DIRECTIONS: Please rewrite the data below as a numbered list with one line per item, omitting blank lines and leaving the pictures out of the answer.

EXTRACTED MATERIAL:
——————————

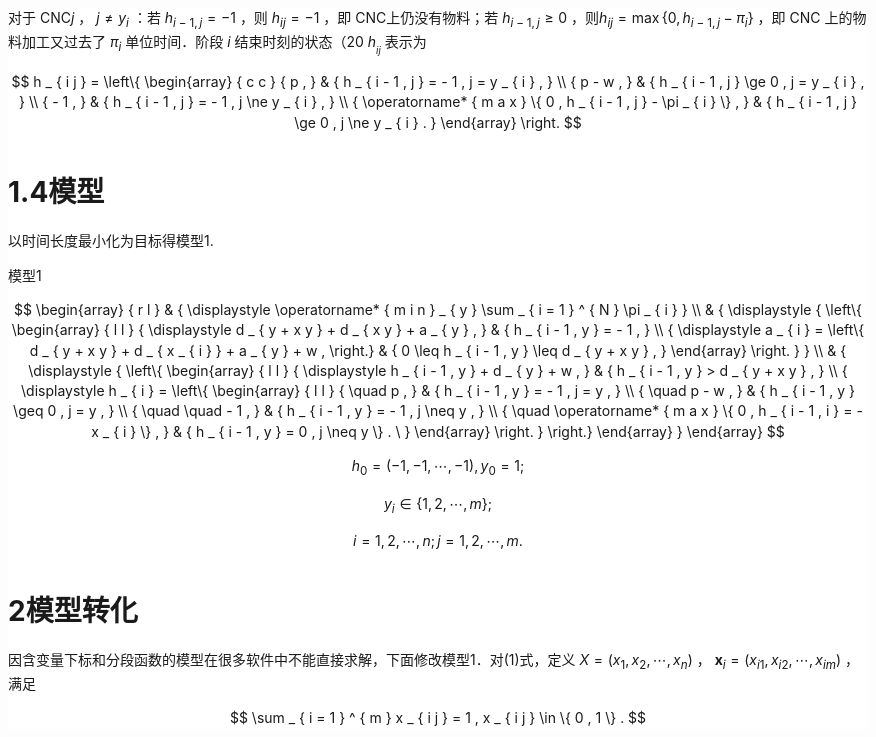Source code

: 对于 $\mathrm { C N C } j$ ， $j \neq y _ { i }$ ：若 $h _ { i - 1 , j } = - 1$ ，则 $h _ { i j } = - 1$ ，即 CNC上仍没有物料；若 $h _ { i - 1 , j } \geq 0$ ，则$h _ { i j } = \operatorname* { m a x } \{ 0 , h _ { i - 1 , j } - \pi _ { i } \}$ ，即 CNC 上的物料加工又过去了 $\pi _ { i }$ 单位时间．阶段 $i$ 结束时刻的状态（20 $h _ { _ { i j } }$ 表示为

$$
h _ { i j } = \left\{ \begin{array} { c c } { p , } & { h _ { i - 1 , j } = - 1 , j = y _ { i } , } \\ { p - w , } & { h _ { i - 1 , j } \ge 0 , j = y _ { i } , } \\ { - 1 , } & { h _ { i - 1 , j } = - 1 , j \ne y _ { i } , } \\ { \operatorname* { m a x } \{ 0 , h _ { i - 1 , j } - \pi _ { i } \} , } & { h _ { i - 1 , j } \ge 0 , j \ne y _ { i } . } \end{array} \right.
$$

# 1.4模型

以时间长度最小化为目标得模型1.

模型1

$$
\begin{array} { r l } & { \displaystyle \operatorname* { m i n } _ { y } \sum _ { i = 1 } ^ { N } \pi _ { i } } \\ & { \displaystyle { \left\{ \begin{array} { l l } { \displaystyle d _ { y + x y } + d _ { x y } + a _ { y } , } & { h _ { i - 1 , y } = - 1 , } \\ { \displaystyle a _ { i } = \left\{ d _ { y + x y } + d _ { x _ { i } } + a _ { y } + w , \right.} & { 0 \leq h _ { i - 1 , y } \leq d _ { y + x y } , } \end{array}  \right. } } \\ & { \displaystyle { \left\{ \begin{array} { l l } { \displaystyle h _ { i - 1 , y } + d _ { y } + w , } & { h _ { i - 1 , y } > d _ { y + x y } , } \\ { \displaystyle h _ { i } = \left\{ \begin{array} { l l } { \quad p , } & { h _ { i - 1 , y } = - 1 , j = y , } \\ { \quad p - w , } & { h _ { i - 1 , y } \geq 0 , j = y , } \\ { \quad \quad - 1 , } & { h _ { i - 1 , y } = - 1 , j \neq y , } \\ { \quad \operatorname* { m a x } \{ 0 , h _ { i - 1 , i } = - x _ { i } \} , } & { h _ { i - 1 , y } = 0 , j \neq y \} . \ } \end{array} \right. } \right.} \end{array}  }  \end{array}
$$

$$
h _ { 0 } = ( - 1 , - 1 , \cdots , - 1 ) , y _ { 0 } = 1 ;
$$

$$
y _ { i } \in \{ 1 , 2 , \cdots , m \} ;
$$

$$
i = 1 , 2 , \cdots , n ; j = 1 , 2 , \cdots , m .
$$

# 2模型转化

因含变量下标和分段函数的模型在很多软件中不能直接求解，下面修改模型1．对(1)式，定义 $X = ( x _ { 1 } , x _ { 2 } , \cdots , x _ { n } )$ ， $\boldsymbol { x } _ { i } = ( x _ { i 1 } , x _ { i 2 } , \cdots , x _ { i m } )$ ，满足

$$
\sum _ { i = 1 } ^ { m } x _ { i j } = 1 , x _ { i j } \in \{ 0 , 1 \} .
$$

——————————

EXERCISE ANSWER:
1. Source code
2. : 对于 $\mathrm { C N C } j$ ， $j \neq y _ { i }$ ：若 $h _ { i - 1 , j } = - 1$ ，则 $h _ { i j } = - 1$ ，即 CNC上仍没有物料；若 $h _ { i - 1 , j } \geq 0$ ，则$h _ { i j } = \operatorname* { m a x } \{ 0 , h _ { i - 1 , j } - \pi _ { i } \}$ ，即 CNC 上的物料加工又过去了 $\pi _ { i }$ 单位时间．阶段 $i$ 结束时刻的状态（20 $h _ { _ { i j } }$ 表示为
3. $$
4. h _ { i j } = \left\{ \begin{array} { c c } { p , } & { h _ { i - 1 , j } = - 1 , j = y _ { i } , } \\ { p - w , } & { h _ { i - 1 , j } \ge 0 , j = y _ { i } , } \\ { - 1 , } & { h _ { i - 1 , j } = - 1 , j \ne y _ { i } , } \\ { \operatorname* { m a x } \{ 0 , h _ { i - 1 , j } - \pi _ { i } \} , } & { h _ { i - 1 , j } \ge 0 , j \ne y _ { i } . } \end{array} \right.
5. $$
6. # 1.4模型
7. 以时间长度最小化为目标得模型1.
8. 模型1
9. $$
10. \begin{array} { r l } & { \displaystyle \operatorname* { m i n } _ { y } \sum _ { i = 1 } ^ { N } \pi _ { i } } \\ & { \displaystyle { \left\{ \begin{array} { l l } { \displaystyle d _ { y + x y } + d _ { x y } + a _ { y } , } & { h _ { i - 1 , y } = - 1 , } \\ { \displaystyle a _ { i } = \left\{ d _ { y + x y } + d _ { x _ { i } } + a _ { y } + w , \right.} & { 0 \leq h _ { i - 1 , y } \leq d _ { y + x y } , } \end{array}  \right. } } \\ & { \displaystyle { \left\{ \begin{array} { l l } { \displaystyle h _ { i - 1 , y } + d _ { y } + w , } & { h _ { i - 1 , y } > d _ { y + x y } , } \\ { \displaystyle h _ { i } = \left\{ \begin{array} { l l } { \quad p , } & { h _ { i - 1 , y } = - 1 , j = y , } \\ { \quad p - w , } & { h _ { i - 1 , y } \geq 0 , j = y , } \\ { \quad \quad - 1 , } & { h _ { i - 1 , y } = - 1 , j \neq y , } \\ { \quad \operatorname* { m a x } \{ 0 , h _ { i - 1 , i } = - x _ { i } \} , } & { h _ { i - 1 , y } = 0 , j \neq y \} . \ } \end{array} \right. } \right.} \end{array}  }  \end{array}
11. $$
12. $$
13. h _ { 0 } = ( - 1 , - 1 , \cdots , - 1 ) , y _ { 0 } = 1 ;
14. $$
15. $$
16. y _ { i } \in \{ 1 , 2 , \cdots , m \} ;
17. $$
18. $$
19. i = 1 , 2 , \cdots , n ; j = 1 , 2 , \cdots , m .
20. $$
21. # 2模型转化
22. 因含变量下标和分段函数的模型在很多软件中不能直接求解，下面修改模型1．对(1)式，定义 $X = ( x _ { 1 } , x _ { 2 } , \cdots , x _ { n } )$ ， $\boldsymbol { x } _ { i } = ( x _ { i 1 } , x _ { i 2 } , \cdots , x _ { i m } )$ ，满足
23. $$
24. \sum _ { i = 1 } ^ { m } x _ { i j } = 1 , x _ { i j } \in \{ 0 , 1 \} .
25. $$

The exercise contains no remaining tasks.